2. Column 16, the annotation_extension field also contains valuable data. The GO Consortium is encouraging greater expressivity in its annotation, therefore column 16 data should be included in the authoriative annotation set for any species. If a gene product localizes to the nucleus in both endothelial and epithelial cells, then col-16 has 2 cell types (endothelial and epithelial cell) and they are piped in col-16 all in one row of annotation. There can be lots of combinations of relationship-value pairs in col-16. Further discussions need to be had regarding the state of the format of column 16, as it is a released set of annotations. Improved documentation needs to be added to the GOC website

Emily to send list of relationship-value pairs used by GO annotation groups and draft col.16 documentation. The next GO annotation call on the 10th of April may well focus on the column 16 dataset.

Paul T: we need a working group to discuss how GO annotation expressivity can be improved, moving on from column 16.

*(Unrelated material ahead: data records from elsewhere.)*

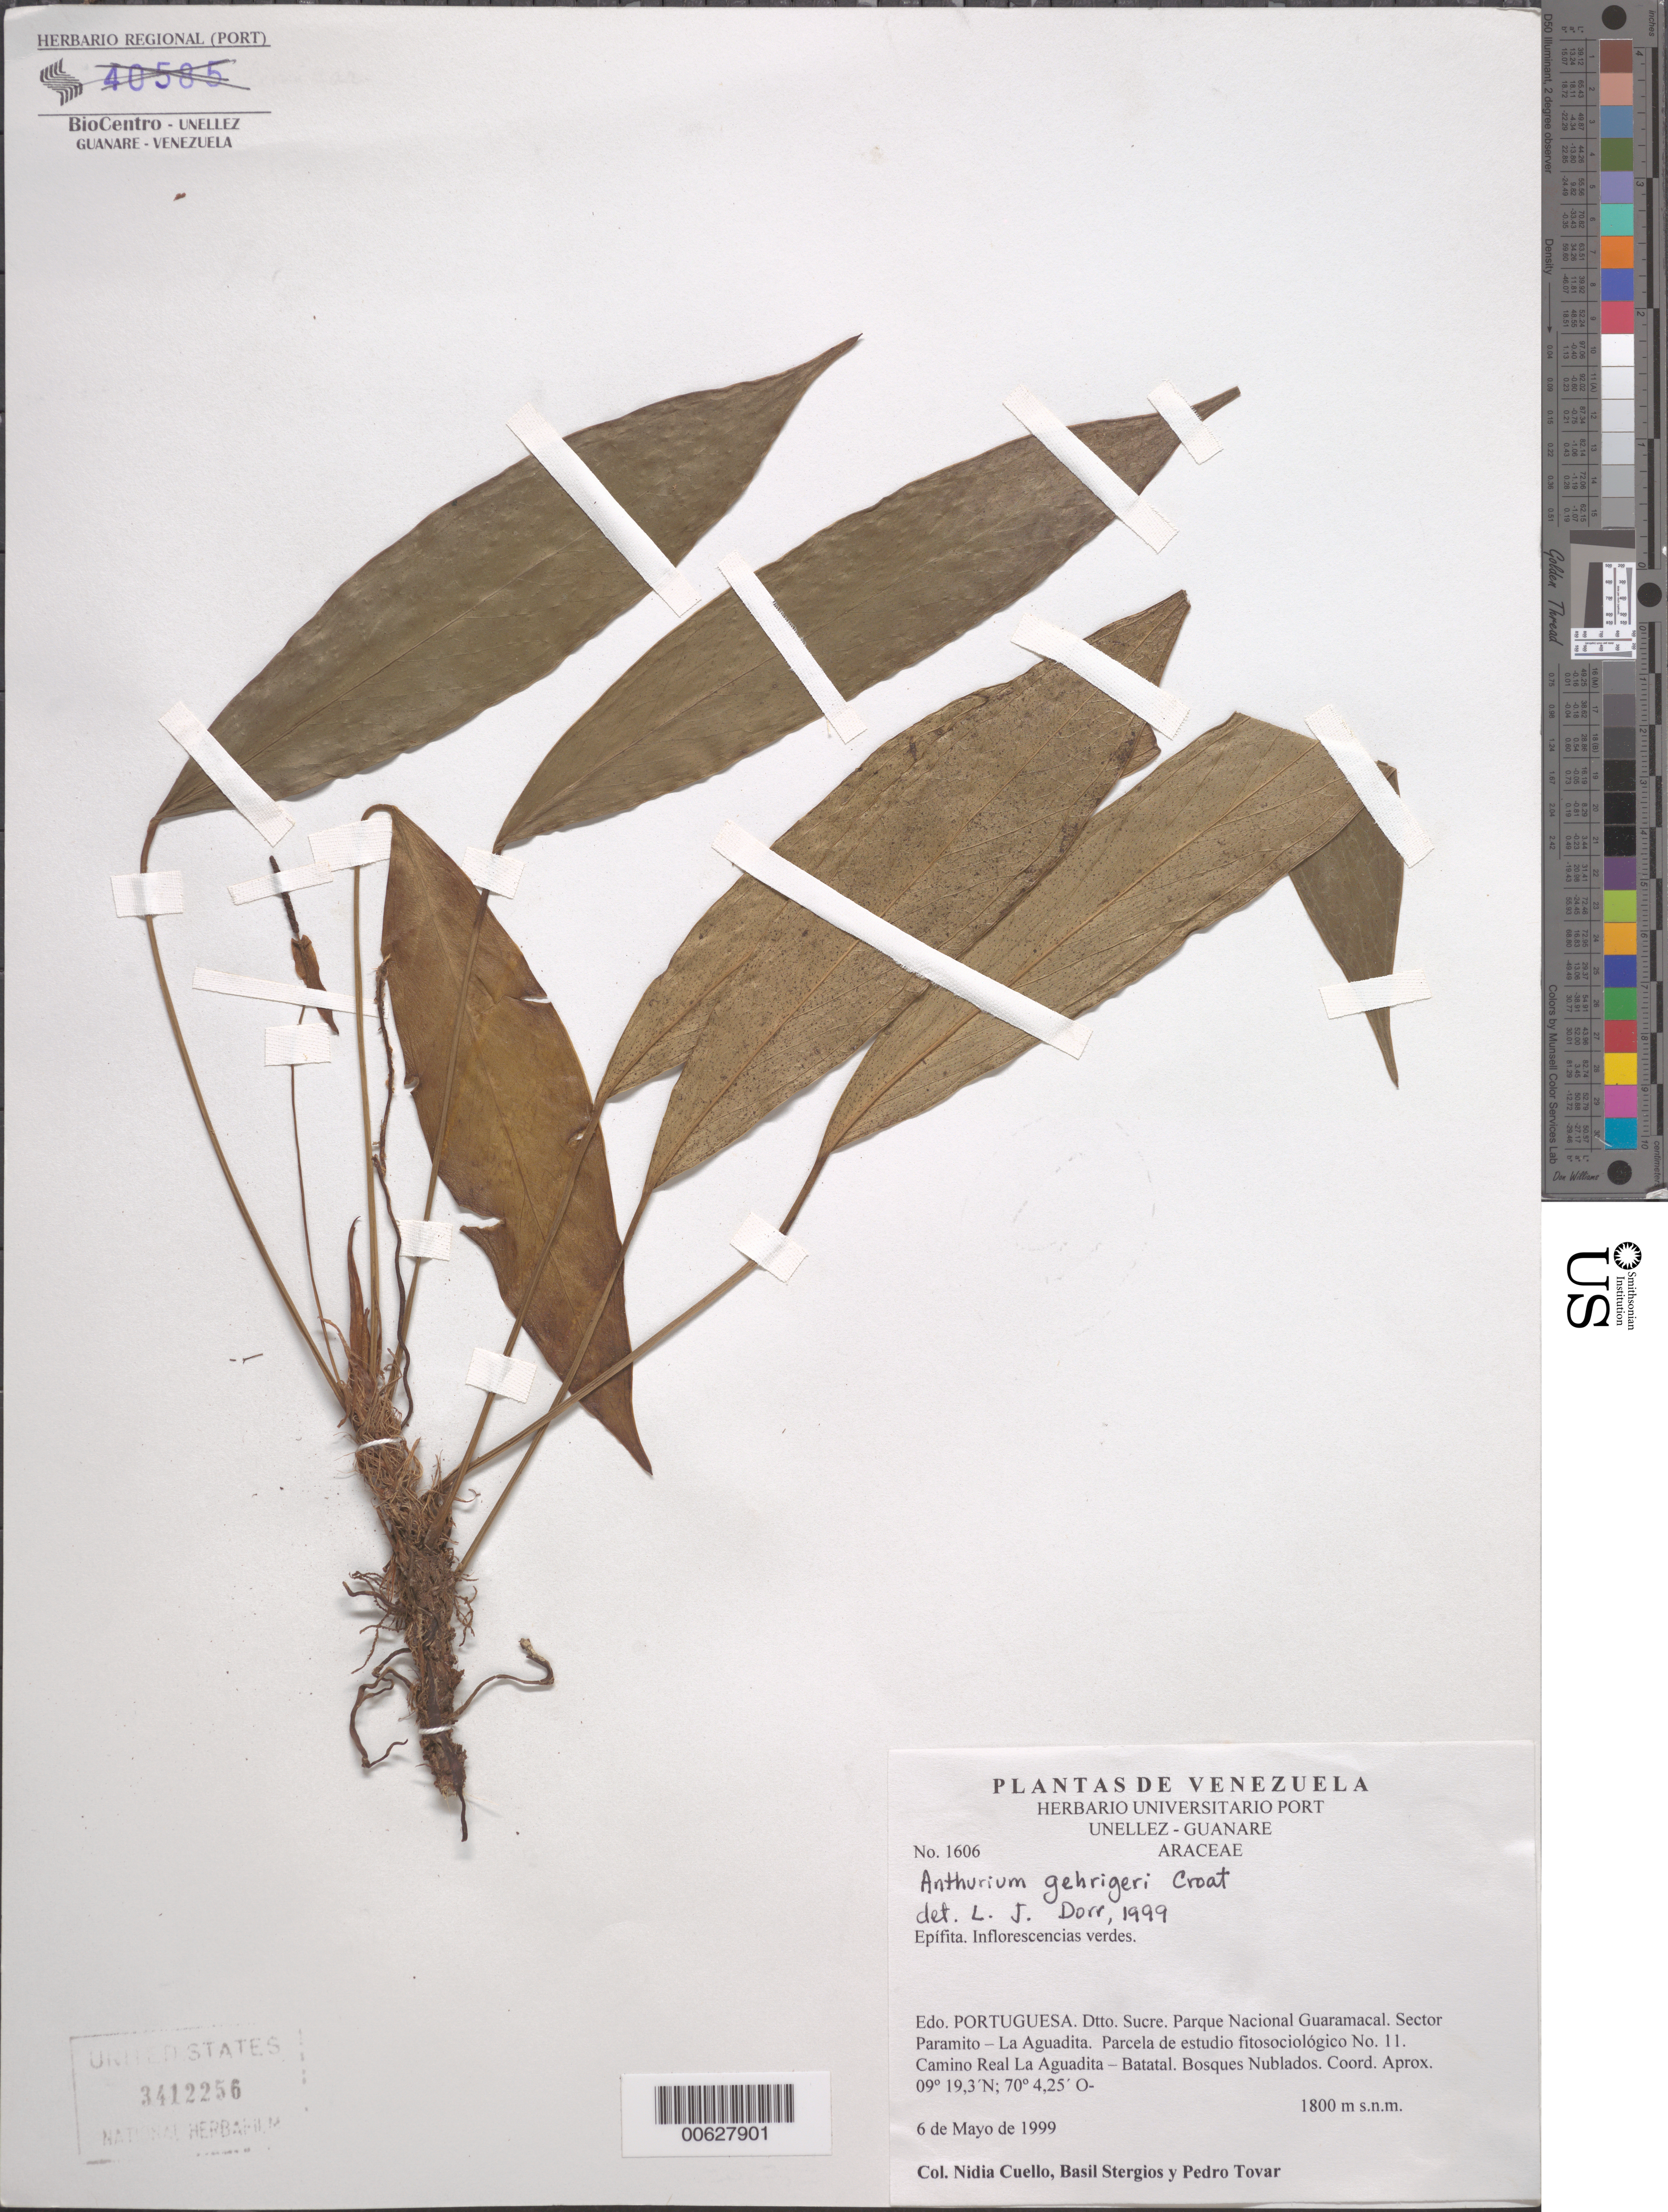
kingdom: Plantae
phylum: Tracheophyta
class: Liliopsida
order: Alismatales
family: Araceae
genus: Anthurium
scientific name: Anthurium gehrigeri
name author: Croat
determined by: Dorr, L. J., (BOT), Smithsonian Institution - National Museum of Natural History (UNITED STATES)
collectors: N. L. Cuello, B. G. Stergios & P. Tovar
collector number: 1606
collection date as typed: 06 May 1999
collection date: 1999-05-06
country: Venezuela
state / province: Portuguesa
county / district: Sucre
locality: Parque Nacional Guaramacal. Sector Paramito - La Aguadita. Camino Real Paramito - Batatal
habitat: Bosques nubladas.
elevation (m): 1800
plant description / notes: PORT, US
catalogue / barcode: US 3412256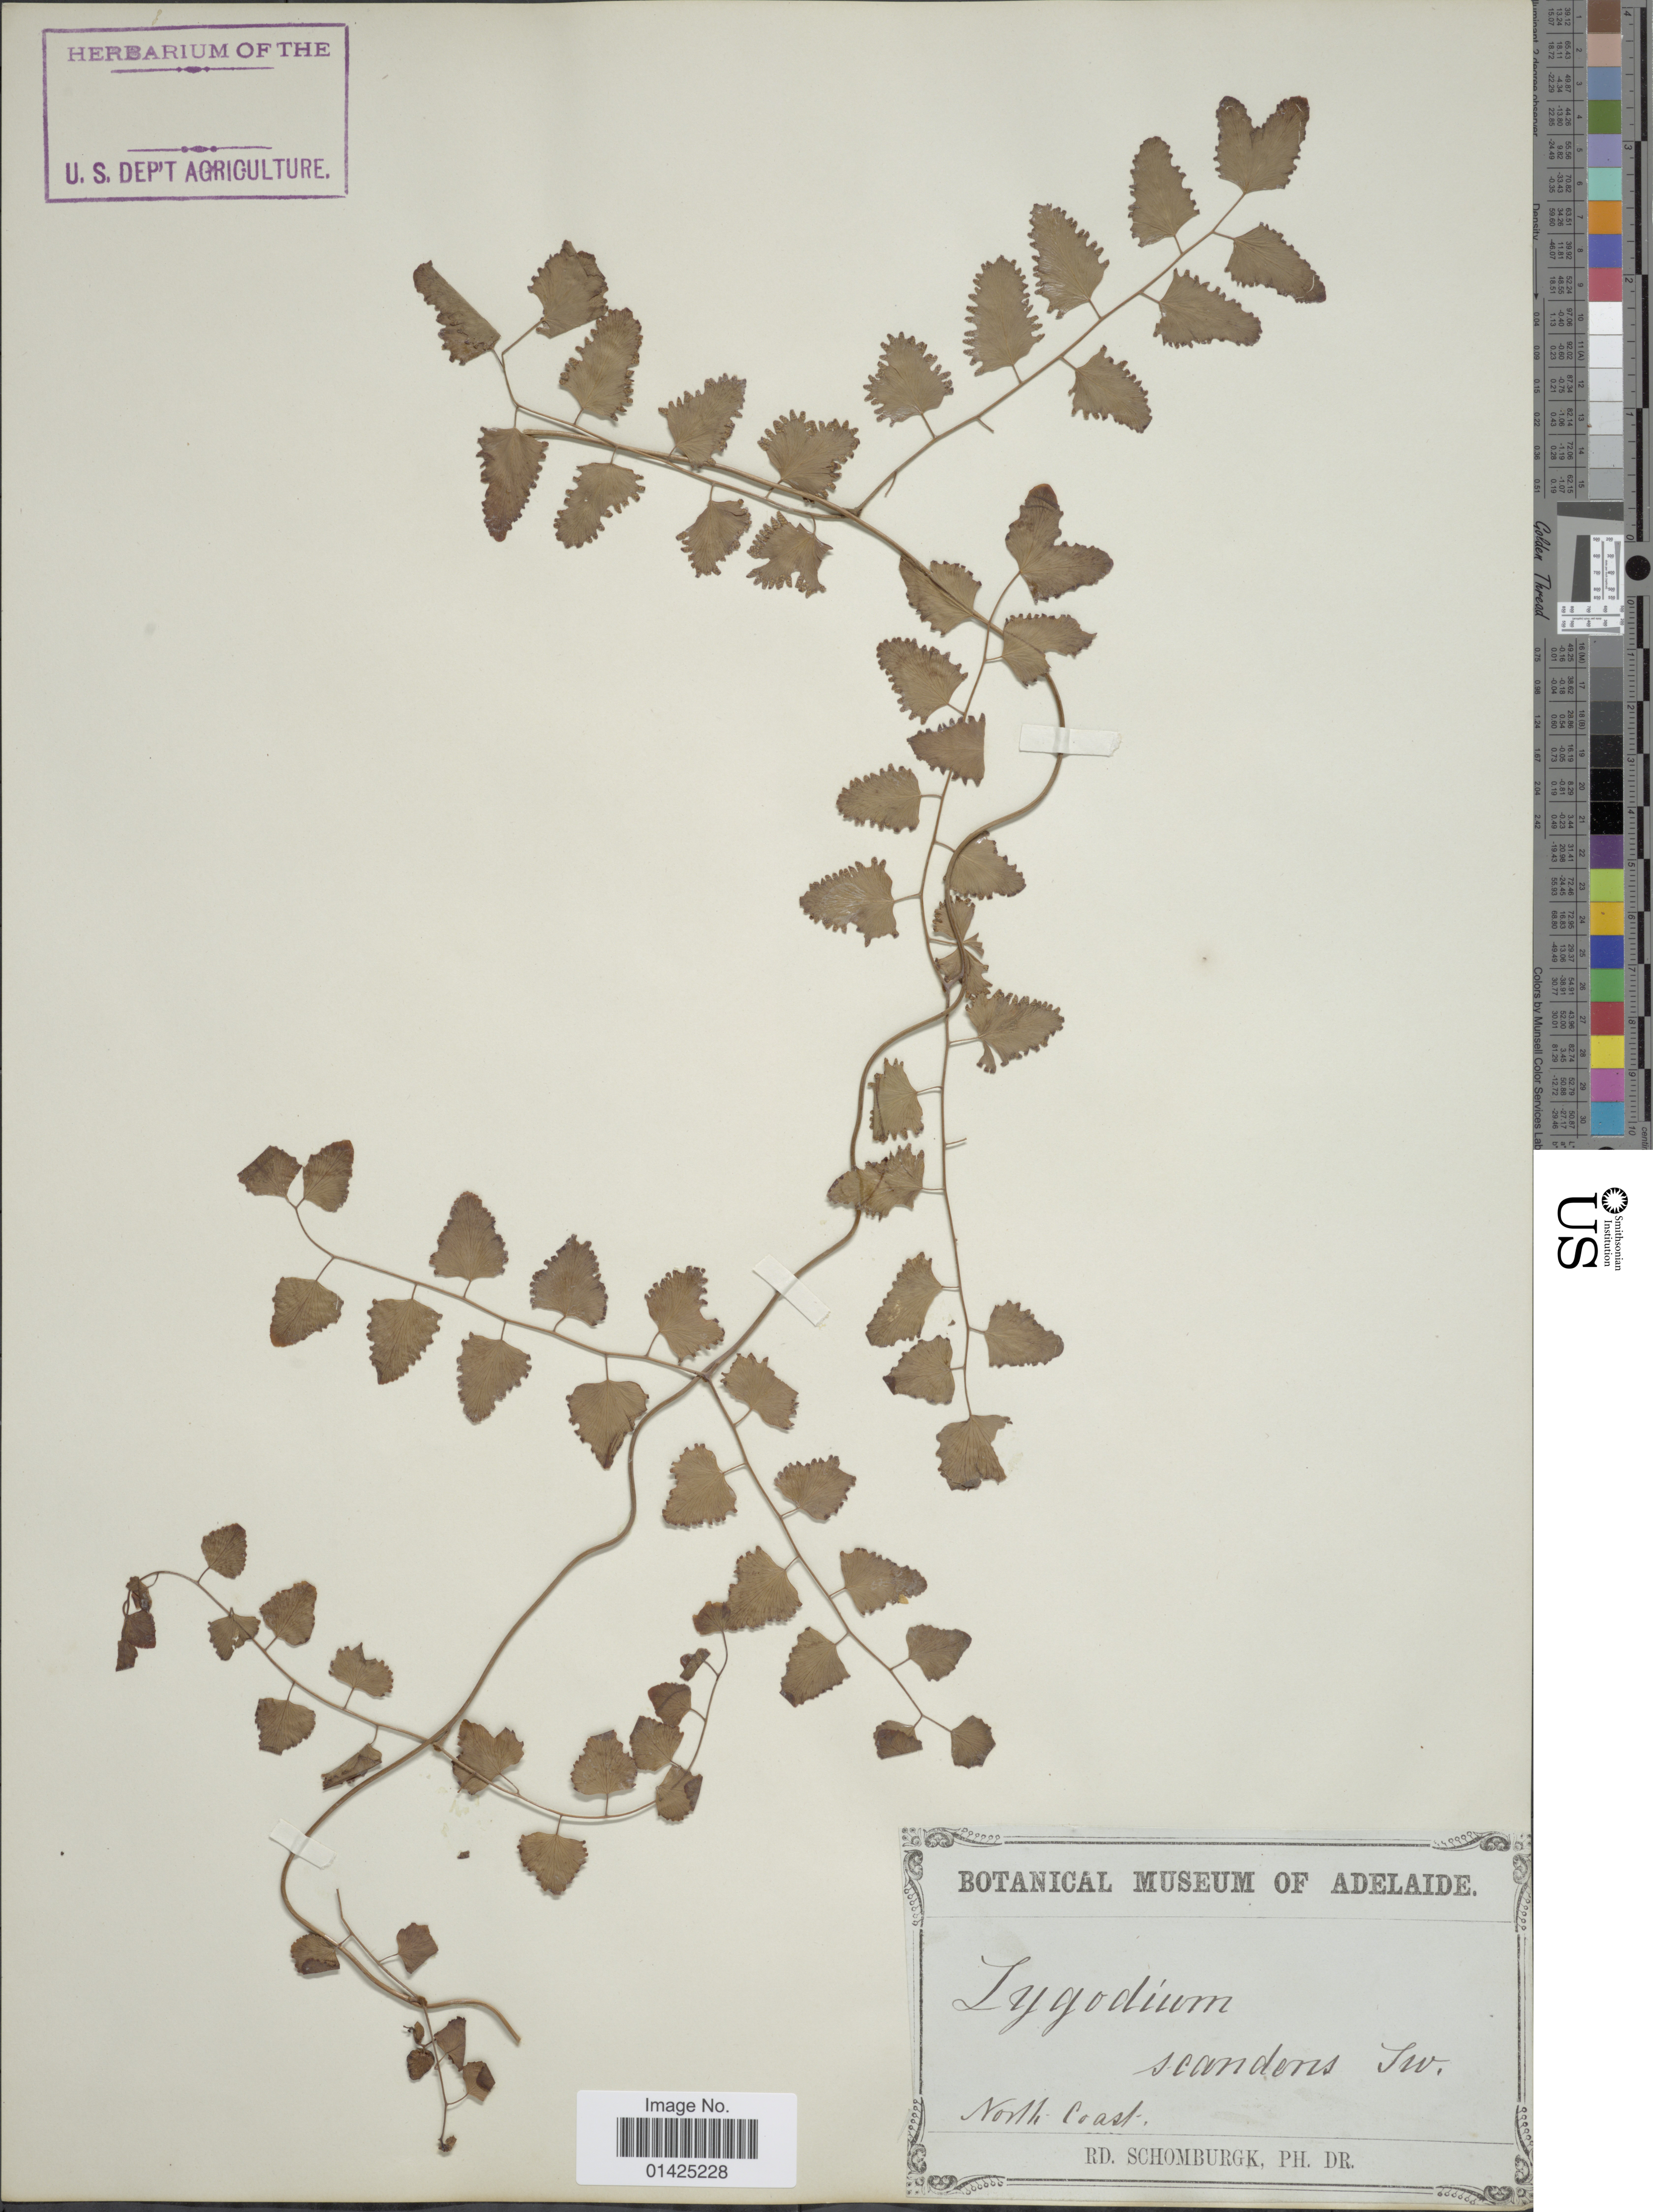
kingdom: Plantae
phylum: Tracheophyta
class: Polypodiopsida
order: Schizaeales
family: Lygodiaceae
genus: Lygodium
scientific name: Lygodium microphyllum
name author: (Cav.) R. Br.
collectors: R. H. Schomburgk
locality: North Coast.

3. Annotation IEA Filtering based on the provision of associations to both parent and child terms

Alex Mitchell, InterPro discussed benefits of not filtering annotations provided by InterPro2GO to parent and child terms (see above). Different InterPro IDs map to terms at different levels and different InterPro IDs can map to the same term (as shown for moeA5-http://www.ebi.ac.uk/QuickGO/GProtein?ac=A0A000). In this case, moeA5 is annotated to GO:30170 using different InterProIDs. Alex mentioned that 1 protein can belong to 2 rules/2 models. They are independent pieces of evidence. There are relationships between the InterPro Models.

Paul T.: however we need to evaluate what our users want to see. What do our users expect from our resource? Could the family/subfamily relationships provided by some InterPro member databases, and created by InterPro be used to filter out some of the redundant GO annotations? Action: Alex to investigate.

Kimberly: Should we move away from displaying a historial view of how annotations change over time (i.e. move away from every paper being annotated?)

Emily: as we're discussing the GO annotation that goes into the GOC database. Therefore we may want to be far more conservative in the filtering applied to the GO annotation set than when deciding upon the optimal web display of annotation data.